Un ponte tra Venezia e il Giappone: l’ambasciatrice dell'Expo porta il vetro di Murano in Oriente

Ritsue Mishima di Kyoto vive dal 1989 in città e lavora con le fornaci di Murano: «Mi sveglio alle quattro del mattino, trovo la bellezza riflessa nell’acqua»

Camilla Gargioni
Ritsue Mishima
Ritsue Mishima

La ricerca artistica per le calli di Venezia di Ritsue Mishima parte per caso, da un vaso di fiori.

«Avevo comprato un mazzo di fiori, ma non ho trovato da nessuna parte un vaso che potesse contenerli», racconta, «così, ho cominciato a lavorare il vetro e si è aperta una nuova strada della mia vita.

In quel momento, non ho pensato che sarei diventata un’artista».

Mishima è nata a Kyoto in Giappone nel 1962, vive a Venezia dal 1989 e nel 2011 ha preso casa anche a Kyoto.

È lei l’Ambasciatrice per l’Italia a Expo 2025 Osaka in Giappone, dove porterà il suo vetro trasparente, che quasi sembra respirare. Se la passione per il vetro è nata per caso, la dedizione per l’arte è un rito quotidiano. «La mattina mi alzo molto presto, alle 4. Il mio studio è alle Zattere, mi sposto da lì per raggiungere Murano, dove arrivo per le 6», spiega Mishima, «è il momento in cui c’è ancora la bellezza di Venezia: la trovo riflessa nell’acqua».

Da Kyoto Venezia o viceversa

«Sono un’artista e lavoro il vetro, questo è cominciato da Venezia, non da Kyoto». Non c’è una prima o una seconda casa, Venezia e Kyoto per Mishima sono unite da un legame che non si spiega a parole.

«È una sensazione strana: sono nata a Kyoto, ma sento di esser cresciuta a Venezia. Qui ho trovato me stessa: il mio cammino è iniziato in questa città».

Stregata dalle architetture, dalle forme sinuose, dalle calli strette, ogni giorno Mishima trova una nuova ispirazione. «Mi sento di entrambi i paesi, Italia e Giappone, ma la mia realizzazione è stata a Murano», continua Mishima, «dove ho creato un legame».

Il vetro di Murano a Osaka

Sarà proprio la sua passione per il vetro la protagonista a Osaka, al padiglione Italia all’Expo che aprirà il prossimo 13 aprile. Sull’opera che porterà Mishima, però, c’è ancora un’aura di mistero.
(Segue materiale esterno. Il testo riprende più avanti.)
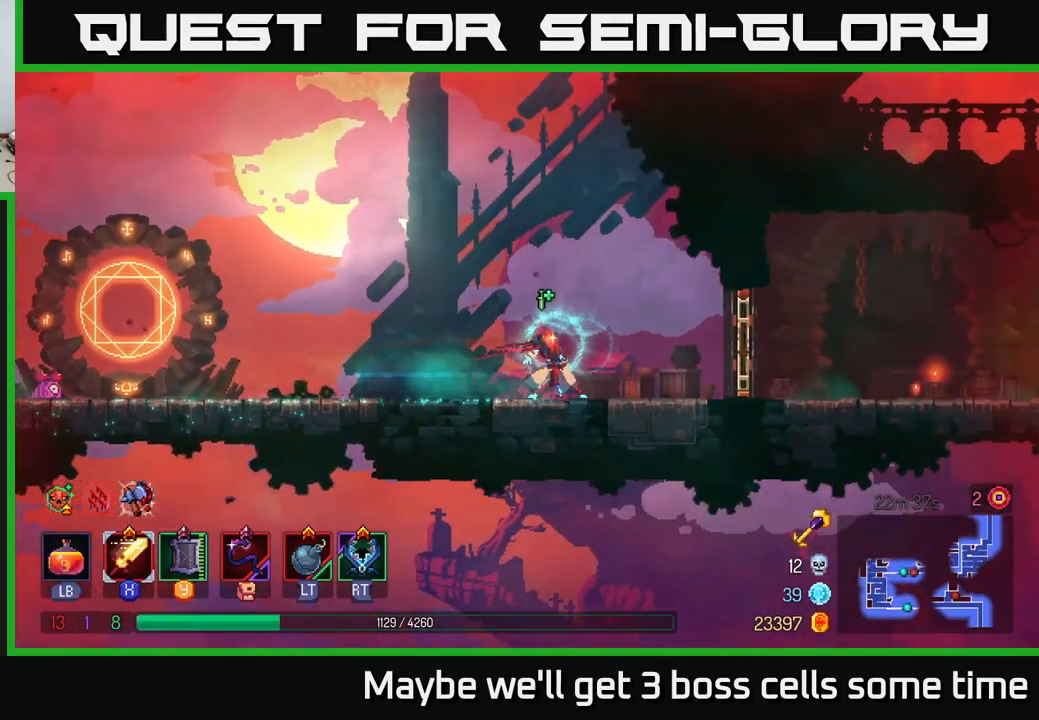
{"buttons": [], "left_stick": "right", "right_stick": "center", "events": [[234, "R1", "down"], [301, "R1", "up"]]}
«A Murano c’è la mia fornace di riferimento, siamo cresciuti insieme», spiega Mishima, «per molti Murano non è facile, spesso mi chiedono come ho fatto a entrare in sintonia con l’isola. Ma non è stato difficile: ho ascoltato me stessa e ho portato rispetto per chi ho incontrato».

E la scintilla, è stata la passione. «Ci siamo capiti, parlando lo stesso linguaggio: quello della passione», sottolinea, «il mio rispetto per il loro sguardo è stato anche la capacità di tradurlo. È tutto una prova, si sperimenta. Se non c’è azione, allora non c’è creazione».

Tra le ultime mostre di Ritsue Mishima, c’è quella alle Gallerie dell’Accademia nel 2022 (“Ritsue Mishima-Glass Works”), in cui aveva realizzato 32 sculture di vetro incolore appositamente per lo spazio al piano terra del museo, in dialogo con le opere di Antonio Canova.

Dall’89 a oggi: Venezia cambia

«Ho visto cambiare la città in questi anni», dice, «ha mantenuto una dimensione estremamente internazionale, ma si è svuotata delle sue attività. Penso al macellaio, al ferramenta, sono sempre più rari da trovare».

Ecco che per ritrovare la Venezia più autentica, lontana dai tracciati turistici, Mishima privilegia le passeggiate alla mattina presto. «C’è una comunità molto unita in un città legata da quattrocento ponti.

Questi ponti generano incontri, ci si scambia sempre un saluto con le persone che si incrociano. Non è la stessa autenticità di una volta, ma la si può trovare ancora». A questo, appunto, si unisce la dimensione internazionale che porta tutto il mondo tra le calli della città.

L’arte di Venezia a Osaka

Insieme all’arte di Ritsue Mishima, chi visiterà il padiglione Italia a Osaka troverà altre suggestioni veneziane. Ci sarà la storica figura di Ito Mancio, giapponese che arrivò in Italia nel 1583 e venne ritratto da Tintoretto, e ancora il lampadario in vetro di Murano realizzato da Kengo Kuma, oltre al coro della Fenice che si esibirà il 22 aprile. Perché Venezia continua a ispirare. «Se c’è ancora spazio per la ricerca creativa in città? Sicuramente», conclude Mishima.